- _Problem to solve_
Output verbatim the part of the parametric wall art thread below starting with "if a hobbyist" and going on through "(Feb 21, 2014)".

- _Reading text_
.....
# Parametric Wall Art



## mikeCrafted (May 30, 2021)

Hello!
I recently came across these parametric wall art projects. I would love to build one for myself and eventually produce some more for sale. Does anyone have experience, whether such projects sell? I only saw some digital designs on Etsy, which made me a bit skeptical. I am based in Europe.
Thanks for any help in advance!


----------



## John Smith_inFL (Jul 4, 2018)

welcome to the forum, Mike.
"art" is in the eye of the beholder.
which means there is no established price for such projects.
if a person likes it - they'll buy it (price is negotiable).
example: if a well known artist made it, it would sell for $8,000.00.
if a hobbyist made one just like it out of his garage, he might get $100.00.
a good bandsaw would help with the processing.


----------



## shoot summ (Feb 21, 2014)

That is very cool.

The traditional way would be bandsaw/templates and a lot of hand work. These days that would be something one could knock out on a CNC router with a lot less effort. 

Regardless, I really like it.


----------



## mikeCrafted (May 30, 2021)

John Smith_inFL said:


> welcome to the forum, Mike.
> "art" is in the eye of the beholder.
> which means there is no established price for such projects.
> if a person likes it - they'll buy it (price is negotiable).
> ...


Dear John, thanks for the feedback! 
I actually have a small CNC in my room, but I am not happy with the cutting quality and all the dust produced makes manufacturing such a piece in an apartment impossible. My idea was to outsource the CNC cutting and order a couple pieces at once, so that the price wouldn't be too high for one unit. Then I thought to keep one or two pieces and then sell the rest, therefore my question, whether anyone knows how easy/hard projects like this can be sold. I am not a known artist, so it is definitely just a project from a hobbyist


----------



## mikeCrafted (May 30, 2021)
.....
- _Data section_

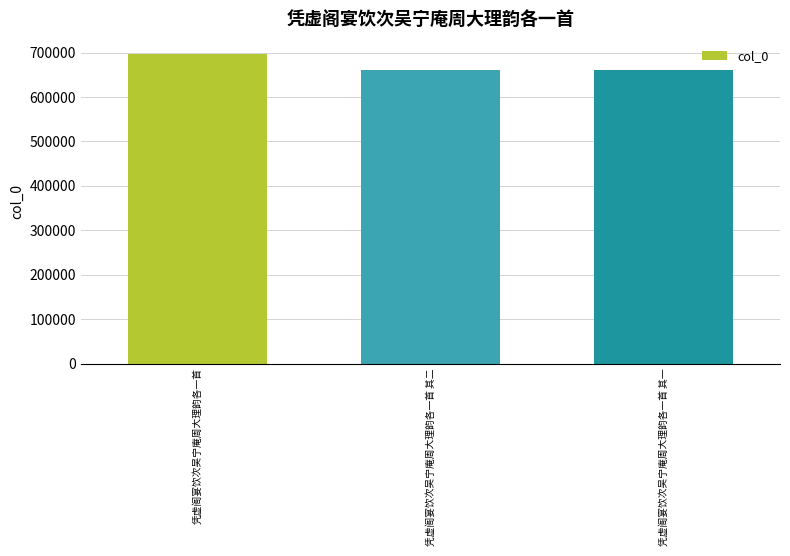

What is the change in value from 凭虚阁宴饮次吴宁庵周大理韵各一首 to 凭虚阁宴饮次吴宁庵周大理韵各一首 其一?

-35134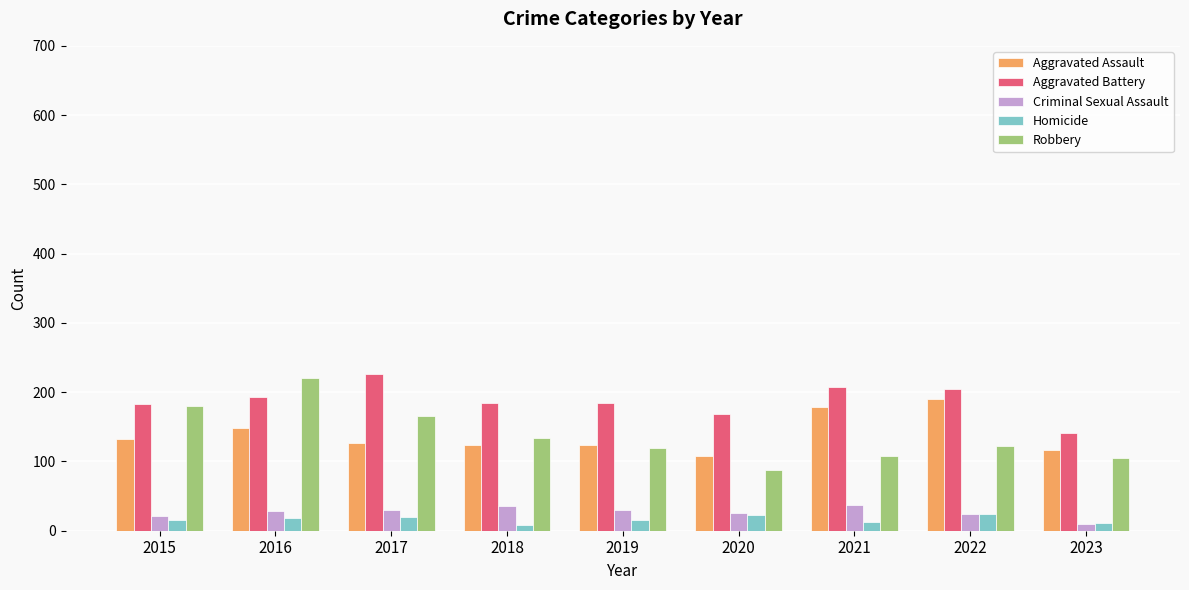

Rank the series by their maximum value, from lowest to highest.

Homicide, Criminal Sexual Assault, Aggravated Assault, Robbery, Aggravated Battery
.....
- _Solved exercise_
if a hobbyist made one just like it out of his garage, he might get $100.00.
a good bandsaw would help with the processing.


----------



## shoot summ (Feb 21, 2014)